[[ DOCUMENT SECTION open ]]

US House Minority Leader Kevin McCarthy (R-Calif.) has stated that "there will be a day of reckoning” for President Joe Biden following a twin bombing around the Kabul airport that killed a dozen US troops and dozens of Afghan civilians on Thursday.
“I’m extremely frustrated with the president. As I said, if you want to be president of the free world, you have to have the trust, faith and confidence of the American public. President Biden lost that yesterday,” McCarthy said on Friday during a news conference in Capitol Hill in Washington.
“There will be a day of reckoning,” for Biden, the minority leader added.
McCarthy said that now the focus should be fully on bringing Americans safely home from Afghanistan, which has been under US occupation since October 2001.
“Right now in the next five days, everyone's responsibility should only be focused on getting the Americans,” McCarthy said. “When that day passes, you can take up anything to hold accountable for the actions that have been taken, the lies that have been given, the mis-decisions that have put Americans in harm's way, and a decision to leave Americans behind."
“That choice, that answer,” he said, “should never been given [by] a president.”
‘Biden has become the portrait of this chaos’
Several House Republicans called on Biden to resign on Friday. The group includes Reps. Bill Long and Vicky Hartzler, who are both running for the Republican nomination for a Senate seat in Missouri; and Rep. Lee Zeldin (R-N.Y.), who is running for governor.

[[ DOCUMENT SECTION closed ]]

■ REQUIREMENT 1
Summarize the news report in two sentences.
■ REQUIREMENT 2
Copy the news report word for word, beginning at the words "US House Minority" and stopping after "civilians on Thursday.".

[[ EXERCISE DATA open ]]

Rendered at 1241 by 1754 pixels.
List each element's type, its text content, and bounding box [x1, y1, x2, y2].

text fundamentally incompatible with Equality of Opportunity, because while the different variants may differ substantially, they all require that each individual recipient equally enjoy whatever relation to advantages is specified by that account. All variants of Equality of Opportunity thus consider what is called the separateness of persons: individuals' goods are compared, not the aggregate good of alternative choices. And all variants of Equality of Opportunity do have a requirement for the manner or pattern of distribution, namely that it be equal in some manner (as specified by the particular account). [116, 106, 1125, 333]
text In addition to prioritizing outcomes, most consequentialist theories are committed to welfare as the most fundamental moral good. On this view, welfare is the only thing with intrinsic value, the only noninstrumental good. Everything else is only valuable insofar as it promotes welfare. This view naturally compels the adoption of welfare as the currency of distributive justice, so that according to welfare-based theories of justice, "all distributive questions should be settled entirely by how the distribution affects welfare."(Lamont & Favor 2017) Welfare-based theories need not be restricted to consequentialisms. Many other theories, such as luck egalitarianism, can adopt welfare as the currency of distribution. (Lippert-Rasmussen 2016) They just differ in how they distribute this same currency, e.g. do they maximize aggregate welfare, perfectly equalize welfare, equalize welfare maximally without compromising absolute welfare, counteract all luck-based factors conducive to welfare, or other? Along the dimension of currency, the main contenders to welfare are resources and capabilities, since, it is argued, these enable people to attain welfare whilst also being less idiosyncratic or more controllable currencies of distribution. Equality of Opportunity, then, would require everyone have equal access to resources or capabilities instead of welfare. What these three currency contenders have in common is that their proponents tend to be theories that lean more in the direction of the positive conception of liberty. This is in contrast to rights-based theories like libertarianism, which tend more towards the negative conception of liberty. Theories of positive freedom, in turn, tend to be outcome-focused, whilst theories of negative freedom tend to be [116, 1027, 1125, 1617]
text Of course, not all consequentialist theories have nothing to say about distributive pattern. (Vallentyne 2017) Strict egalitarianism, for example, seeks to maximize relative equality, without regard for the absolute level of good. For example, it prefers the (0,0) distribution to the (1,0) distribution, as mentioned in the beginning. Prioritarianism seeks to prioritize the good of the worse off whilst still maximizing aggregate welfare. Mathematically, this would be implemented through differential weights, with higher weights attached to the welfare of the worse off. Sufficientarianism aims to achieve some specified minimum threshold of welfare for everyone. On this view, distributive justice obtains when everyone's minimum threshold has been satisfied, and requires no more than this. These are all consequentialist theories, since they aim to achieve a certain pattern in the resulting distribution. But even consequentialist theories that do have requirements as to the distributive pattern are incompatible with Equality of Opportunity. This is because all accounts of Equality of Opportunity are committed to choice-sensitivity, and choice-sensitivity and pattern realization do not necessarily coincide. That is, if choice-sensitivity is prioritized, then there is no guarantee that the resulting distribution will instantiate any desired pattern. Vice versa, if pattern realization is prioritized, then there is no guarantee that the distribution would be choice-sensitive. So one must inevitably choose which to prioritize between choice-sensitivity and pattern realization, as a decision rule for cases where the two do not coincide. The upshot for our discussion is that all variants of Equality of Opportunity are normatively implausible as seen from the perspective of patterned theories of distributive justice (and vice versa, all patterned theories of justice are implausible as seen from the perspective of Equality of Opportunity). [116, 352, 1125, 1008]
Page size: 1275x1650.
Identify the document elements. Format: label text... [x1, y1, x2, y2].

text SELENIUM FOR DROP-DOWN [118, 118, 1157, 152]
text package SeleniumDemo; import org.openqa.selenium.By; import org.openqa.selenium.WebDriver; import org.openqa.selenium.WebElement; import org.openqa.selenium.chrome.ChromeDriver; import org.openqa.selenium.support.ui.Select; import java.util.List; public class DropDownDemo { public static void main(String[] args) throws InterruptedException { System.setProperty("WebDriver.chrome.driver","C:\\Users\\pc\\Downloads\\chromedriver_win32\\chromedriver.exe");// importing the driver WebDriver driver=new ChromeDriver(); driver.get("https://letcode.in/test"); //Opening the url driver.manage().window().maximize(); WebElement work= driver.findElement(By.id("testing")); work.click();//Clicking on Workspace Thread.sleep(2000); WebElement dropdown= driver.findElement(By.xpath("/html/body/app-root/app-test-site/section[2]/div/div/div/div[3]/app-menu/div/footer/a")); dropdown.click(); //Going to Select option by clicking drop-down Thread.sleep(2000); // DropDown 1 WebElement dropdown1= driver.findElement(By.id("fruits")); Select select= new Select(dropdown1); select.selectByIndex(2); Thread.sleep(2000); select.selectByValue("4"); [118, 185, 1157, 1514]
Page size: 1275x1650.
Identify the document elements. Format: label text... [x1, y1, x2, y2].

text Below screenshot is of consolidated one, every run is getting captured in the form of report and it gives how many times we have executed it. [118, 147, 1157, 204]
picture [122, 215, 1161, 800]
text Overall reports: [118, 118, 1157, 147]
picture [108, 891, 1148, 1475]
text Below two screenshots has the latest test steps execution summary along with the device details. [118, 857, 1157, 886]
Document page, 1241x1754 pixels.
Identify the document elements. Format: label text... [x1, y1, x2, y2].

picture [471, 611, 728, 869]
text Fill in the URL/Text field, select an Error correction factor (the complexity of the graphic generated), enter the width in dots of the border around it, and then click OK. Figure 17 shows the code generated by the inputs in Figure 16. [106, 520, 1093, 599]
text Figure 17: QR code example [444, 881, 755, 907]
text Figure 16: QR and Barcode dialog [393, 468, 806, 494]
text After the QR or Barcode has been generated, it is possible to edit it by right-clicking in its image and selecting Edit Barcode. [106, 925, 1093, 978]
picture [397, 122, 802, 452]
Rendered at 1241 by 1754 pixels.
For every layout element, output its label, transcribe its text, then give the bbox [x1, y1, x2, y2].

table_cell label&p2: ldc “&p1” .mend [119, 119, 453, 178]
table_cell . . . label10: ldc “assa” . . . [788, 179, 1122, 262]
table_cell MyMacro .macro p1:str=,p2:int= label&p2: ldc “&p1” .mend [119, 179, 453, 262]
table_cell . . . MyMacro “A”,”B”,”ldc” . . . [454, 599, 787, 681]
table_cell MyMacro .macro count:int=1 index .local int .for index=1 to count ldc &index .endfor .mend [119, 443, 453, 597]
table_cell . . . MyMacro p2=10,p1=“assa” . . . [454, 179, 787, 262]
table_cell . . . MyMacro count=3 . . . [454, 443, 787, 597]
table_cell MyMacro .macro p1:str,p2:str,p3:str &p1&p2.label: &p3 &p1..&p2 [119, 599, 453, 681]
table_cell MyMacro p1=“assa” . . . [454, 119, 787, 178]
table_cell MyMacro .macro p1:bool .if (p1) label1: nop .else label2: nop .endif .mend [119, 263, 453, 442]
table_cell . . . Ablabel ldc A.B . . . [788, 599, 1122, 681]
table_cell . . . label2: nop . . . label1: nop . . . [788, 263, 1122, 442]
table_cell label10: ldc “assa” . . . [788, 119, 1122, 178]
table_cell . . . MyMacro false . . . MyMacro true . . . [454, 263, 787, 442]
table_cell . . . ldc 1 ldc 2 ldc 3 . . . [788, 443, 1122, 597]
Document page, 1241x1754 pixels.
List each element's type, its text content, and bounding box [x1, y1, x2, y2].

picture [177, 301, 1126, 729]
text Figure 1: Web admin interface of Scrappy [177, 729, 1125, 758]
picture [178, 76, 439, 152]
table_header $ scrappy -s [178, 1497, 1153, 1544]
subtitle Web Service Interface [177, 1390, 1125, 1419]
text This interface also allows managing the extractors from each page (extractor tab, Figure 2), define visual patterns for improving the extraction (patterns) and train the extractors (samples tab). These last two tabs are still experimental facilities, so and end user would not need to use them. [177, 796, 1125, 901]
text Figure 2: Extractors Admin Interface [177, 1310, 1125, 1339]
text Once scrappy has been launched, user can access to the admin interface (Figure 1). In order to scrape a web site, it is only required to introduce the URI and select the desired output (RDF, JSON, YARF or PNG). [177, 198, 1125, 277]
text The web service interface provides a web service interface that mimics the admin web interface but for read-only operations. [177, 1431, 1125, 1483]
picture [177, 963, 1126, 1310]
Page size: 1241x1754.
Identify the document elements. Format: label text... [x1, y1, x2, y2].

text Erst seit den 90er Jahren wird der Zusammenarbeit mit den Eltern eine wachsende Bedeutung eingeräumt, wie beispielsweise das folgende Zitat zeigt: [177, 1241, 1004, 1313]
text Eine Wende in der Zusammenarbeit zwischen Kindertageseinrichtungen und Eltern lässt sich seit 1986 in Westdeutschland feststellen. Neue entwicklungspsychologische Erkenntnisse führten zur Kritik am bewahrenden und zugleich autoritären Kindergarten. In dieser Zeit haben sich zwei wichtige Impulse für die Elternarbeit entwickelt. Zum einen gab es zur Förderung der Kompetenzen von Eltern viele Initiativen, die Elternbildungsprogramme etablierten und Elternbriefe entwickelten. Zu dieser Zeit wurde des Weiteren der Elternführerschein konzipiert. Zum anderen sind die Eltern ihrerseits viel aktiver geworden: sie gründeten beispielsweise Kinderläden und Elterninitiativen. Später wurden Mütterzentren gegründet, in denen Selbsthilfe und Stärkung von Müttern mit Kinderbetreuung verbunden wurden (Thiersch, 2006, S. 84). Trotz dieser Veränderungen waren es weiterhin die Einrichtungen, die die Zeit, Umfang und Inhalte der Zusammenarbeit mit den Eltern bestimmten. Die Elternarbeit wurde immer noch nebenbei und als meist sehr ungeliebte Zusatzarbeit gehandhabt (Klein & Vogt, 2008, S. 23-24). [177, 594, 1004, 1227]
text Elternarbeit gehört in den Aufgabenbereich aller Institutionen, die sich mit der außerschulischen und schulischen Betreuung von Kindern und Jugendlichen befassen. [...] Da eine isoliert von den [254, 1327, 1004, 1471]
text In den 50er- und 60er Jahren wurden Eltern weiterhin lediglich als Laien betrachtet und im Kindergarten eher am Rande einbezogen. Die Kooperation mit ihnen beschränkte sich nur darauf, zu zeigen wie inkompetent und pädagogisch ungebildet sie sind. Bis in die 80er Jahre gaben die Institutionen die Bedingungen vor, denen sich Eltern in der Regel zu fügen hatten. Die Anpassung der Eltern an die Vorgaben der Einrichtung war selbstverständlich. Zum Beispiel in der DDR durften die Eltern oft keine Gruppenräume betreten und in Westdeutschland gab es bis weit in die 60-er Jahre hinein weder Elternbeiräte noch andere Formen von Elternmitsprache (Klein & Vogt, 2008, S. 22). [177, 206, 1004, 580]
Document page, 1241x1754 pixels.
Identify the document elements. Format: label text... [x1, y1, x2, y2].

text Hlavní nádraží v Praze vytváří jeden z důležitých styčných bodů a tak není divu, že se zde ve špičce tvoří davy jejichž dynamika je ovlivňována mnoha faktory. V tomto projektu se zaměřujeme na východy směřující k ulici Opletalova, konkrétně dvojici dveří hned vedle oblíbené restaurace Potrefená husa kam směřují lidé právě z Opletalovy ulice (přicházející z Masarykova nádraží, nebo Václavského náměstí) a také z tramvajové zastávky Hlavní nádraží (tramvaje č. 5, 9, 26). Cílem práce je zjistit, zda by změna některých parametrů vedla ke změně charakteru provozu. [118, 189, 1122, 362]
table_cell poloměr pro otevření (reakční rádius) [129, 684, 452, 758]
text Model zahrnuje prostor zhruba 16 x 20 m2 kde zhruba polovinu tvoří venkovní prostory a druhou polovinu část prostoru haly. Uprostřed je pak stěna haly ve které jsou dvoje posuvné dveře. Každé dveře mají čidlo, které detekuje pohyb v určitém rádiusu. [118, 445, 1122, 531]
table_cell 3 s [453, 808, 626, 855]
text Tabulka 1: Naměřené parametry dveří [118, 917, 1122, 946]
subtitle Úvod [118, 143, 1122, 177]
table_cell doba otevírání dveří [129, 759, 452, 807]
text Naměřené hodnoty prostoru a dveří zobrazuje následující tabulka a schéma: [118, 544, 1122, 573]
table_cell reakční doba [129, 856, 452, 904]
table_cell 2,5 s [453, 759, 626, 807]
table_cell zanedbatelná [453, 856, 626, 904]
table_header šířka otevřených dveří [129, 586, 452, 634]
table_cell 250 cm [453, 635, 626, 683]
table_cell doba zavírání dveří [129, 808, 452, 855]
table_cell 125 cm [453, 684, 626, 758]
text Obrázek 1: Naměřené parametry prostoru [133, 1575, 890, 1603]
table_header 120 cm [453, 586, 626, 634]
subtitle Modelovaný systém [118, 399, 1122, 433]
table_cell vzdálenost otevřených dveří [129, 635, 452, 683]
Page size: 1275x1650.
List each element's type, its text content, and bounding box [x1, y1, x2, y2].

[[ EXERCISE DATA closed ]]

■ YOUR SOLUTION 1
House Minority Leader Kevin McCarthy said on Friday that there will be a day of reckoning for President Joe Biden after a twin bombing around the Kabul airport killed a dozen US troops and dozens of Afghan civilians, adding that the focus for now should be on bringing Americans safely home from Afghanistan. Several House Republicans, including Reps. Bill Long, Vicky Hartzler and Lee Zeldin, also called on Biden to resign on Friday.

■ YOUR SOLUTION 2
US House Minority Leader Kevin McCarthy (R-Calif.) has stated that "there will be a day of reckoning” for President Joe Biden following a twin bombing around the Kabul airport that killed a dozen US troops and dozens of Afghan civilians on Thursday.